El Internet cubano es distinto al del resto del planeta, como en tantas otras cosas.Los cuatro millones de teléfonos móviles no pueden acceder ni a las redes sociales ni a la Red como en el resto de los países y en los hogares la restricción es para casi todos, excepto los privilegiados del Estado. Un programa piloto avanza a paso de tortuga.

Acceso escaso a internet

Las estadísticas oficiales aseguran que cuatro de los 11 millones de cubanos tienen acceso a Internet, pese a que está condicionados a hacerlo a través de los 500 puntos wifi levantados en plazas y parques, al precio de un dólar por hora. Claro, eso si encuentran las tarjetas, que son adquiridas y desaparecidas para venderlas posteriormente en el mercado negro al doble de su valor. Un precio carísimo para un país con salarios que difícilmente superan los 25 dólares mensuales.

“Esta gente de la tienda cada día están más careros, un par de Adidas cuestan 90 dólares, lo que equivale a 4 ó 5 meses de salario. Pero un Youtuber que se respete debe usar un buen par de zapatos”, recrea con mucho humor para EL MUNDO Pedrito el Paketero, cuyo canal de Youtube ha alcanzado 823 suscriptores. El récord lo ostenta Camallerys Vlogs, con 12.319.

Unas cifras muy difícil de alcanzar, porque la mayoría de sus seguidores disfrutan de los youtubers cubanos a través del famoso paquete, todo un fenómeno de masas en la isla. De hecho, el propio Pedro Veiga es uno de los vendedores de este paquete, una memoria que contiene series, películas, partidos de la Liga española e inglesa, programas de televisión y los vídeos de youtubers, que pagan para que sus contenidos aparezcan en el menú de descarga.

Cada usuario actualiza semanalmente sus contenidos favoritos, descargándola de la memoria que les prestan durante determinado tiempo los mensajeros del paquete.

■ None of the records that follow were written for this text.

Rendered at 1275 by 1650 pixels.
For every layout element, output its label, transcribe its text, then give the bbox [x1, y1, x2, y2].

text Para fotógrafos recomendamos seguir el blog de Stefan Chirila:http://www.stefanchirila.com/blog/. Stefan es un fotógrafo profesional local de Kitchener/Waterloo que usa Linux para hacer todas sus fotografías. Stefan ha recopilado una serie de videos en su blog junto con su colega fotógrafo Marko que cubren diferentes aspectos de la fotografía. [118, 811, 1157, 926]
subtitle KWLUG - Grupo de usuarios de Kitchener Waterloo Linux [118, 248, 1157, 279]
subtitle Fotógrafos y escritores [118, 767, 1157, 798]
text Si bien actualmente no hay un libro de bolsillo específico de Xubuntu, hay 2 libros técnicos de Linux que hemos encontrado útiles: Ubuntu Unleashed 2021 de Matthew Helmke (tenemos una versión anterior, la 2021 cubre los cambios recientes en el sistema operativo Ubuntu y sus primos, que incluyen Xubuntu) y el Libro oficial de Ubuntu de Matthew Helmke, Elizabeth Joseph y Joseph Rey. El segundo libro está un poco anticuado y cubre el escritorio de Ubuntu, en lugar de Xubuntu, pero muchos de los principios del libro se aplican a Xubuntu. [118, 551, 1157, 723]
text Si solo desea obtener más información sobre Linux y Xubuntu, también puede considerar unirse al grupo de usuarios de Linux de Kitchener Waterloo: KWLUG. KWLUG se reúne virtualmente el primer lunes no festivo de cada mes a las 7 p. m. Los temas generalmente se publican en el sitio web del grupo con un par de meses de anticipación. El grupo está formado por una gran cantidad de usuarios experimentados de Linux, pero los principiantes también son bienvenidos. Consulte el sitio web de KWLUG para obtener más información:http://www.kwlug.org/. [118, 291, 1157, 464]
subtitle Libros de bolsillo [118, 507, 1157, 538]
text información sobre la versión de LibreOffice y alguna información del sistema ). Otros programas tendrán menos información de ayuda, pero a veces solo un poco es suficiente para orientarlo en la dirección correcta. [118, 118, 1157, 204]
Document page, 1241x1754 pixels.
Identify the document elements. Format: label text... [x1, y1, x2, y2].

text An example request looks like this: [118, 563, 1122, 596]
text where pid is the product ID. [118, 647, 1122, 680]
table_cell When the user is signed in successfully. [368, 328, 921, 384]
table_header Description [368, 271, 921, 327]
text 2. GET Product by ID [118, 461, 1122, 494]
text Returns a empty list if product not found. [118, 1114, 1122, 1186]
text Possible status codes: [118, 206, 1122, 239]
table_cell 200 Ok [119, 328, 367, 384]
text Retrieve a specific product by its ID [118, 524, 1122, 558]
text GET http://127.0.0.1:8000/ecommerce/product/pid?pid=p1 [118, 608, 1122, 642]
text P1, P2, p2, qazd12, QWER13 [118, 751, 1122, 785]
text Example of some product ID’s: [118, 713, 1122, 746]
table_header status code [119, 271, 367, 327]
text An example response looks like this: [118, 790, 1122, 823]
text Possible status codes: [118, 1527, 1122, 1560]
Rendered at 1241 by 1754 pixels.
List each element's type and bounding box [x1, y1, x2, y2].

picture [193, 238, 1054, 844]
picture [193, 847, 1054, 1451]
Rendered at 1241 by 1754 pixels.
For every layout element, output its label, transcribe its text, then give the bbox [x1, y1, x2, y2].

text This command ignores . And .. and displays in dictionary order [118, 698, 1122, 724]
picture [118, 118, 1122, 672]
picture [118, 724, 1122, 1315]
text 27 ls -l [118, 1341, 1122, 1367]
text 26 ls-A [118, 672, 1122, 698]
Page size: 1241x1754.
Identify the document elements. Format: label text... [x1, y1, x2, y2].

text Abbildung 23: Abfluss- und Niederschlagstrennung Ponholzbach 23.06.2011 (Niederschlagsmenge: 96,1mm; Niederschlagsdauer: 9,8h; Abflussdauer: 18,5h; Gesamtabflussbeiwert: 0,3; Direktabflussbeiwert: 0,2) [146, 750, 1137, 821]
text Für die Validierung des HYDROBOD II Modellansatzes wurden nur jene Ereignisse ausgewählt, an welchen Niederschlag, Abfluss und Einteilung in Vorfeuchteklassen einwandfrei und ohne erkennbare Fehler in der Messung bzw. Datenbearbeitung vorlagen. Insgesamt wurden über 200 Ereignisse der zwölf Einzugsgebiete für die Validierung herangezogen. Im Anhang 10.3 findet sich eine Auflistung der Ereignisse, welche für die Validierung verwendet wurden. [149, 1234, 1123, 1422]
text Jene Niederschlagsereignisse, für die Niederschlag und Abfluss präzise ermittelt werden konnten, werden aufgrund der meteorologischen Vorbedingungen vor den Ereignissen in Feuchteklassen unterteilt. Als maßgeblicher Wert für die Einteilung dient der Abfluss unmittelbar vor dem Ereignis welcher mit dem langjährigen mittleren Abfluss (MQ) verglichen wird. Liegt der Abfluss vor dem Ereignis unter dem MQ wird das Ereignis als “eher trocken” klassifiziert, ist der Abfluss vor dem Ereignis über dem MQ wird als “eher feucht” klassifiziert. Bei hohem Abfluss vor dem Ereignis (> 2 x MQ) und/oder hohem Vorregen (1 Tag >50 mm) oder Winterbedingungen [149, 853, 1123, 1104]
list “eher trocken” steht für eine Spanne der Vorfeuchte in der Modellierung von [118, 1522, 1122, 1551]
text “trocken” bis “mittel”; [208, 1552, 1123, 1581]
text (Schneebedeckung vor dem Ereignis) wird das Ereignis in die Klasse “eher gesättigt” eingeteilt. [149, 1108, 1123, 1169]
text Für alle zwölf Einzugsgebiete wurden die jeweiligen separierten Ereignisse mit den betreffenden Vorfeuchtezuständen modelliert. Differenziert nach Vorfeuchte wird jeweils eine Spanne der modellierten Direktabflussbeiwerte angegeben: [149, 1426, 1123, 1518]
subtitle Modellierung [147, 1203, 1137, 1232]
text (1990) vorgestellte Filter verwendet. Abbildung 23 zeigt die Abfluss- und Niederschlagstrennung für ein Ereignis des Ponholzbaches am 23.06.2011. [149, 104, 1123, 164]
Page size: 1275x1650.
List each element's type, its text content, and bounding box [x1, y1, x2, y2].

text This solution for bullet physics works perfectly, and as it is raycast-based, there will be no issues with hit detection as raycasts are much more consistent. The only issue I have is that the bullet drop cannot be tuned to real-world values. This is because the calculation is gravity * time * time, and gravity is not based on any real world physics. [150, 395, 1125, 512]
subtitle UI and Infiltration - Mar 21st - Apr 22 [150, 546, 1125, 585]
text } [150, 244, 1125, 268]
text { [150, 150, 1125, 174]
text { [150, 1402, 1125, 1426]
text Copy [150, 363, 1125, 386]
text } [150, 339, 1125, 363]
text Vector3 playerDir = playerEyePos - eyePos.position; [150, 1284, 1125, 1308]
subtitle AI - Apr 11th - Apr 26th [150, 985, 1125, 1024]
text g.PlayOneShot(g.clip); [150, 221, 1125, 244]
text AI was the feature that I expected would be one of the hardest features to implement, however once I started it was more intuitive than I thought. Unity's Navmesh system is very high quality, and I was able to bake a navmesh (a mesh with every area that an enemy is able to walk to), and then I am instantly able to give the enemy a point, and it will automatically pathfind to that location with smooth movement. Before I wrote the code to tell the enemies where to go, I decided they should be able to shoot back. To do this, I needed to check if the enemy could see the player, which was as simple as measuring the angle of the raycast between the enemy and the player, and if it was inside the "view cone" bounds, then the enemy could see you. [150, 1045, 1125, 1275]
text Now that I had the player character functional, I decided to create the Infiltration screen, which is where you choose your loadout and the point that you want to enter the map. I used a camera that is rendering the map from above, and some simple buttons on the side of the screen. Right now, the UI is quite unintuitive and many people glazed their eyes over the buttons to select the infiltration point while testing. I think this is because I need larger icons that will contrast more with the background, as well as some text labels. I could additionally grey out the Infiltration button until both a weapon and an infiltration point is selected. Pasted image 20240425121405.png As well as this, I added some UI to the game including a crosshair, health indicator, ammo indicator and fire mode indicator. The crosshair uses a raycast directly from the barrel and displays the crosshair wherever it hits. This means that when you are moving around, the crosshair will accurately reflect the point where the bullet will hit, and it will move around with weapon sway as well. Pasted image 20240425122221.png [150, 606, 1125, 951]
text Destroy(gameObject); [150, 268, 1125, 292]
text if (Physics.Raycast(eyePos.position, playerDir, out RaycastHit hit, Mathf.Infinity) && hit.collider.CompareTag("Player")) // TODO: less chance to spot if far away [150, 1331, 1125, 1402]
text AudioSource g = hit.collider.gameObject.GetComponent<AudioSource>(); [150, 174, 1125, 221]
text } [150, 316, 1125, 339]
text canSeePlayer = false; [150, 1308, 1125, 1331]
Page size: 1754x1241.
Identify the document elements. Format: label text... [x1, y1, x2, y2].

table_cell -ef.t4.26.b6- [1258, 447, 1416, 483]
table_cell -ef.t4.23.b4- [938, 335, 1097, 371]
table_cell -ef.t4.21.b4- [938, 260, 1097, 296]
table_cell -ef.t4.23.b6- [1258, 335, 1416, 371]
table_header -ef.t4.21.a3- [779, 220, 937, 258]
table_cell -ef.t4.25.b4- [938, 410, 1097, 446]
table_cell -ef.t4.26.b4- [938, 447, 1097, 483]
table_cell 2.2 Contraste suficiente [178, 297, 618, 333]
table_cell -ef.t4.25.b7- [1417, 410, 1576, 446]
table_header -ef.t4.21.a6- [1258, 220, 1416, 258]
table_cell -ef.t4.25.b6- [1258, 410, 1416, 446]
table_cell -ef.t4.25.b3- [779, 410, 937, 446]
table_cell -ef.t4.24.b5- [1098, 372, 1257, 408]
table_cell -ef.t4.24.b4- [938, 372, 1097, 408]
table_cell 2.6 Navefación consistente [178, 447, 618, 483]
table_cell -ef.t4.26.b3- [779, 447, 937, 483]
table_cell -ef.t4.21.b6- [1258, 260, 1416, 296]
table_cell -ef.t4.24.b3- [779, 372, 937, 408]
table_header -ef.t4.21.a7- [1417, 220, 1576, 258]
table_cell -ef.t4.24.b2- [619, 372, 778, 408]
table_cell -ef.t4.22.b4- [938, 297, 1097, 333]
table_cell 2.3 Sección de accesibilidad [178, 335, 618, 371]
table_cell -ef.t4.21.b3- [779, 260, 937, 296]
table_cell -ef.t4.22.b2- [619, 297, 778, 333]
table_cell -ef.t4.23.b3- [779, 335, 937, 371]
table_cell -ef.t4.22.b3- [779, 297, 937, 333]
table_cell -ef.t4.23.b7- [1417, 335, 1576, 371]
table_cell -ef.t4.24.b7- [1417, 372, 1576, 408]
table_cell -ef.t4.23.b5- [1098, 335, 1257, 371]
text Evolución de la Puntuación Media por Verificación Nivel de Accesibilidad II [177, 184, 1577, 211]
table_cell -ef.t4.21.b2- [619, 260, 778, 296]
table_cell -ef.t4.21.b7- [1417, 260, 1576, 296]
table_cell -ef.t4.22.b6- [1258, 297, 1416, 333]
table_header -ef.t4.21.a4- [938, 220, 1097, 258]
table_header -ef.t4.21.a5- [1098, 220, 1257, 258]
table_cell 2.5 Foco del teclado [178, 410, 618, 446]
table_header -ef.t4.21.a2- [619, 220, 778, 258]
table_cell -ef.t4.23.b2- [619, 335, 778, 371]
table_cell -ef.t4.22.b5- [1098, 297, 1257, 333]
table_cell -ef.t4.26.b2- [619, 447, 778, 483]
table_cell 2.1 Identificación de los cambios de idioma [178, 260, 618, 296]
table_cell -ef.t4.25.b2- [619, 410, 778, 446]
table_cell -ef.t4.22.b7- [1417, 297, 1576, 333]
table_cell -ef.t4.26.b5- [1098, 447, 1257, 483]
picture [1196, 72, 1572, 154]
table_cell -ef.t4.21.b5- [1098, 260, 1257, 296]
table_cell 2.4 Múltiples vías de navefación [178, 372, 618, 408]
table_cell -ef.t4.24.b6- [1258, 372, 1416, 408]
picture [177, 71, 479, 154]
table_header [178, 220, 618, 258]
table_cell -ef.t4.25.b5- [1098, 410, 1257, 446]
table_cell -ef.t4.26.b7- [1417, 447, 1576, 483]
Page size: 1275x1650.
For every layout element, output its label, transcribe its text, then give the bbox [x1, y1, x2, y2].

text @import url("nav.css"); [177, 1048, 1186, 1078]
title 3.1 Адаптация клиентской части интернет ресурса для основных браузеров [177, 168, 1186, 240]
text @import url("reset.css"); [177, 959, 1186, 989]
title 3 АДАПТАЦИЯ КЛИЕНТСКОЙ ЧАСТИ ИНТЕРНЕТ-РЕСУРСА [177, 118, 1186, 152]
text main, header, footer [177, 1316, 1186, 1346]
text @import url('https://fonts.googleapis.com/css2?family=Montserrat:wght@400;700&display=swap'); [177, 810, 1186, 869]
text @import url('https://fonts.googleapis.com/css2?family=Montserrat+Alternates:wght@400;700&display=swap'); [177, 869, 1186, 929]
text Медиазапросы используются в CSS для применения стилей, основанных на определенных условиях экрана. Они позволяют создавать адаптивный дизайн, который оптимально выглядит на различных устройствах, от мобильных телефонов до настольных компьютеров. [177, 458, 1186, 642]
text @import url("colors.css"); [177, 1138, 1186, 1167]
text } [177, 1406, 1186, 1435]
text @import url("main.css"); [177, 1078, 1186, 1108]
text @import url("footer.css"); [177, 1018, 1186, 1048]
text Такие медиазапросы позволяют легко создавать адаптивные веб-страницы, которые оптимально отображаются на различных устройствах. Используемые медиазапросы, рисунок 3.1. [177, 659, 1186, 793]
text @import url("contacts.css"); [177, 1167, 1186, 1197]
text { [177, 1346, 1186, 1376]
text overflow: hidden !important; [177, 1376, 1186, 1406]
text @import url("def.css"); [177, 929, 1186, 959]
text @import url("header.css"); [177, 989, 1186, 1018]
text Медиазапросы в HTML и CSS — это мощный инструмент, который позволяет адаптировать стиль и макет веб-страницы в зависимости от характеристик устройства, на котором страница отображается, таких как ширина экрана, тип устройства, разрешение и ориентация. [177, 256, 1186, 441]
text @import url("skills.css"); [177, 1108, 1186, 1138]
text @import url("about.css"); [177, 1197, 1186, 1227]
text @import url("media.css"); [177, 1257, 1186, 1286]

“Yo sólo cuento la verdad, lo que se vive aquí, con eso no ofendo a nadie”, sentencia Ana Vigo, quien en un vídeo describe a un campismo estatal (centro vacacional) como uno de las mejores momentos de su vida y en otro cómo se ponen guapas las cubanas con solo dos dólares. La jovencita es toda una especialista en bloquear en su Facebook a admiradores de fuera de la isla, que le escriben para informarla de su próximo viaje a Cuba.

También Ailén tiene que contener a su mundo de entusiastas seguidores. “Me mandan fotos y me preguntan que cuándo me voy a divorciar”, tanto desde dentro como fuera de la isla.

“Claro, una pone límites”, asevera muy segura.